De toute l’oeuvre se dégage le même constat : s’il y a une attitude qui en est radicalement absente, c’est bien le populisme, ou la démagogie. On comprend que, pour cela, il lui a fallu décevoir quelquefois l’attente d’un public trop souvent nourri de tels effets – comment la littérature anticolonialiste aurait-elle pu faire le choix de l’en deçà et de la discrétion ? Assia Djebar était naturellement exigeante et se situait au niveau des plus grands, au risque d’aller à contre-courant, par exemple lorsqu’elle se réfère à Delacroix pour écrire son propre Femmes d’Alger dans leur appartement (Des Femmes, 1980), à une époque où le nationalisme régnant s’était donné pour ennemi principal la représentation orientaliste, à laquelle est pourtant attaché le nom de Delacroix.
Une expérience personnelle insolite
Autre exemple de la manière dont elle déjoue les images habituelles et attendues : dans son film La Nouba des femmes du mont Chenoua (1978), elle prend le parti de montrer dans un couple algérien le mari immobilisé, confiné à l’intérieur de la maison, tandis que la femme sort, explore et va à la découverte, ce qui n’a pu manquer de paraître déconcertant.

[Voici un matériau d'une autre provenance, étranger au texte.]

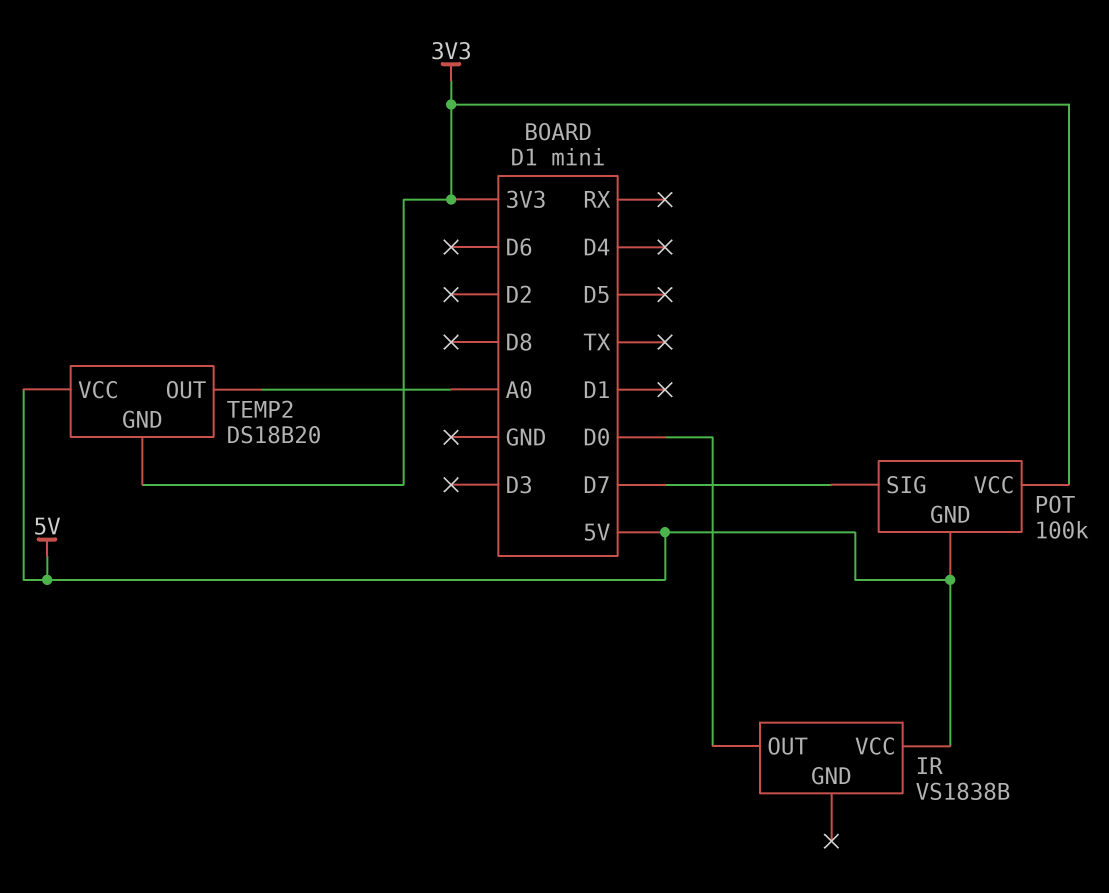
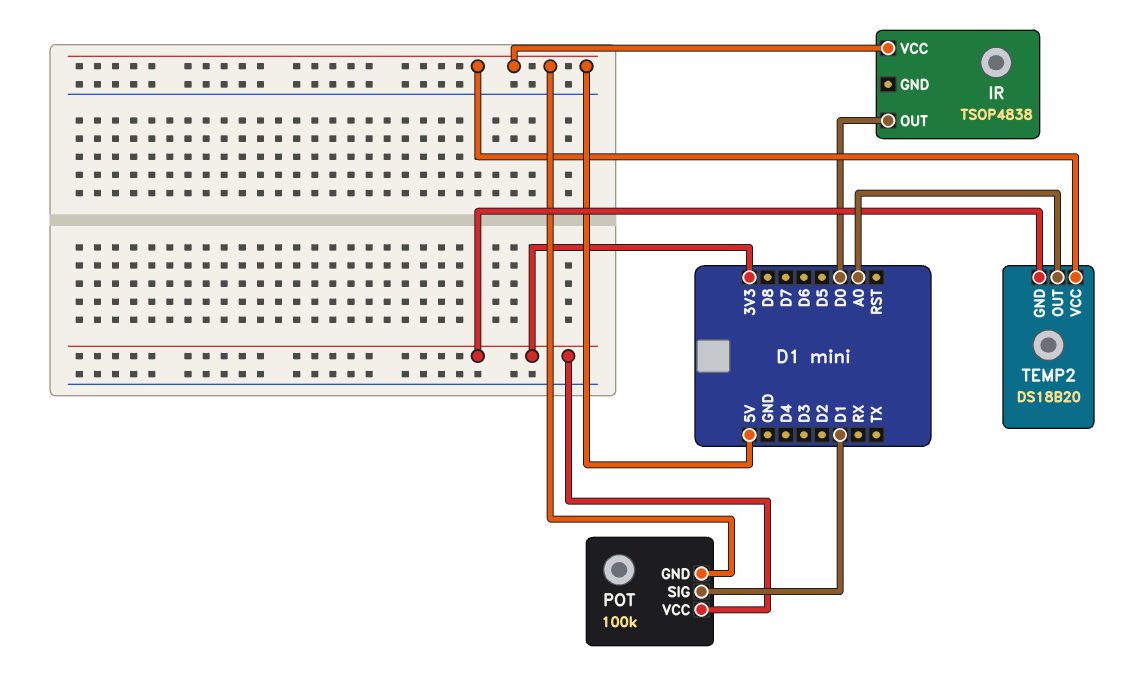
IR: VS1838B -> TSOP4838
POT pin SIG: D7 -> D1

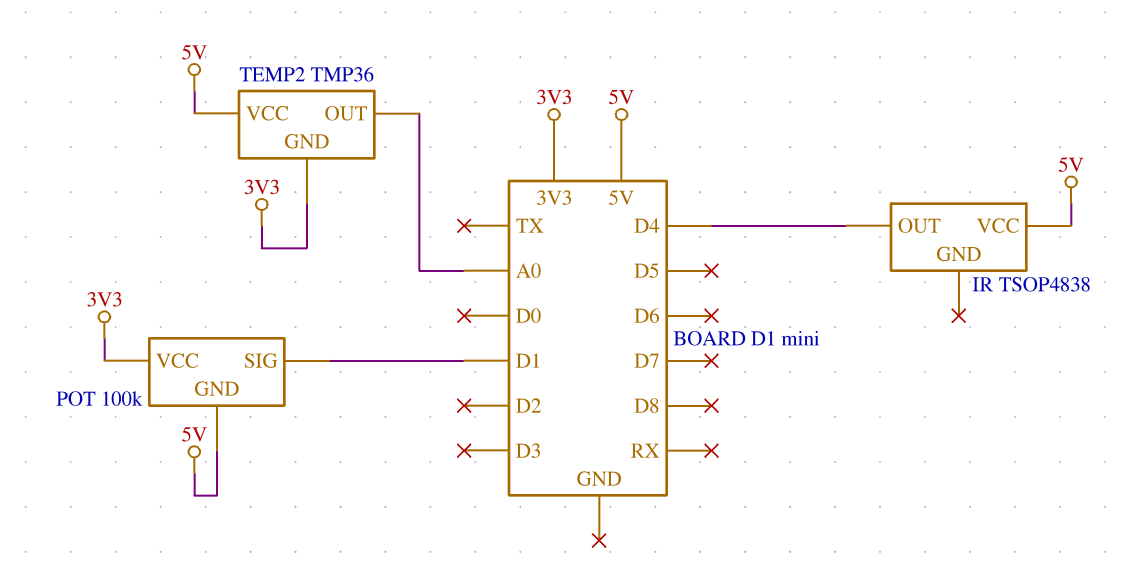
IR pin OUT: D0 -> D4
TEMP2: DS18B20 -> TMP36

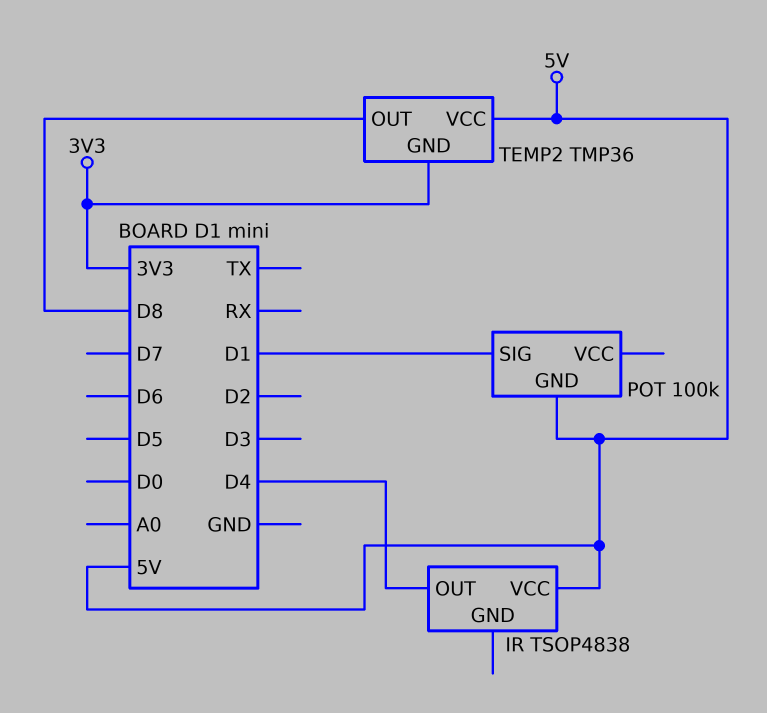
POT pin VCC: 3V3 -> none
TEMP2 pin OUT: A0 -> D8

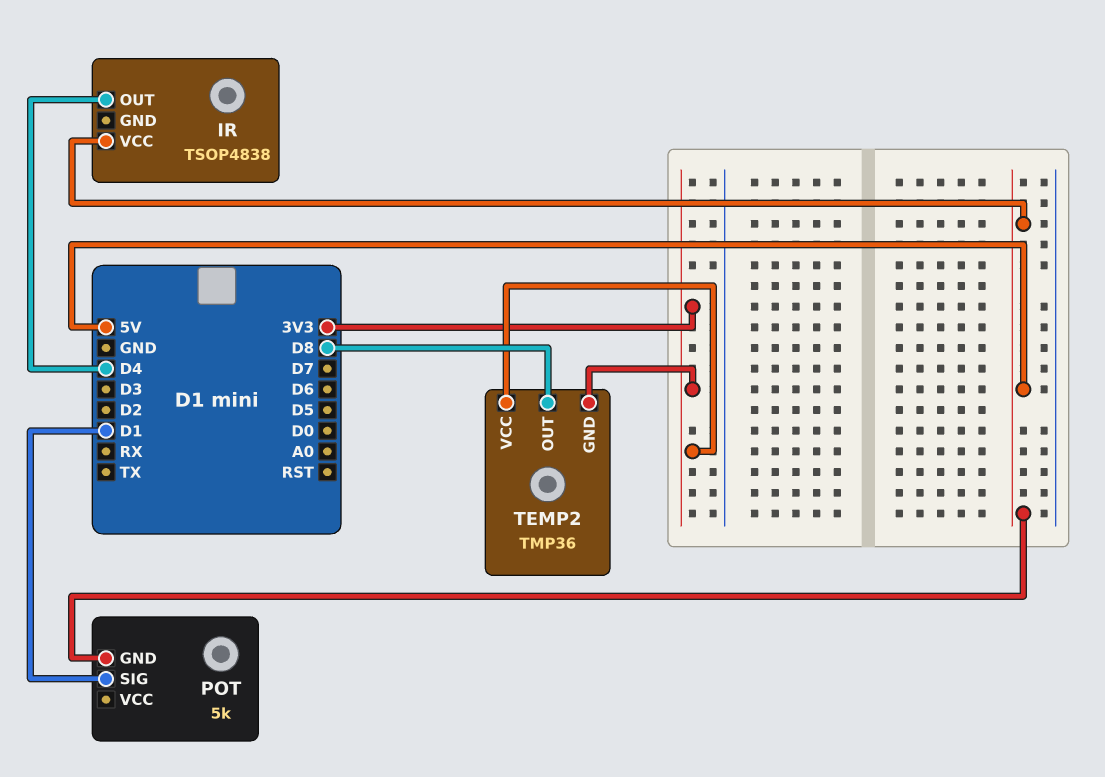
POT: 100k -> 5k
TEMP2 pin VCC: 5V -> 3V3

Il s’agissait pour elle d’adopter une attitude qu’on pourrait dire expérimentale, impliquant le refus, voire l’inversion, des modèles courants.
Le grand mérite d’Assia Djebar, femme extraordinaire au sens propre du mot, ce qui veut dire qu’elle n’avait rien de commun, est de ne pas chercher à nous faire croire qu’elle est une femme "comme les autres", selon la formule rassurante à l’usage du grand public. Son expérience personnelle, forcément insolite, l’a amenée à confondre le travail d’écriture avec la douleur et la solitude. "Nulle part" est le mot clé de son dernier roman, amer constat de la rançon qu’il lui a fallu payer. Sachant qu’elle ne serait plus jamais "la fillette arabe allant à l’école main dans la main du père", mais forte pour toujours, à son insu même, de l’avoir été.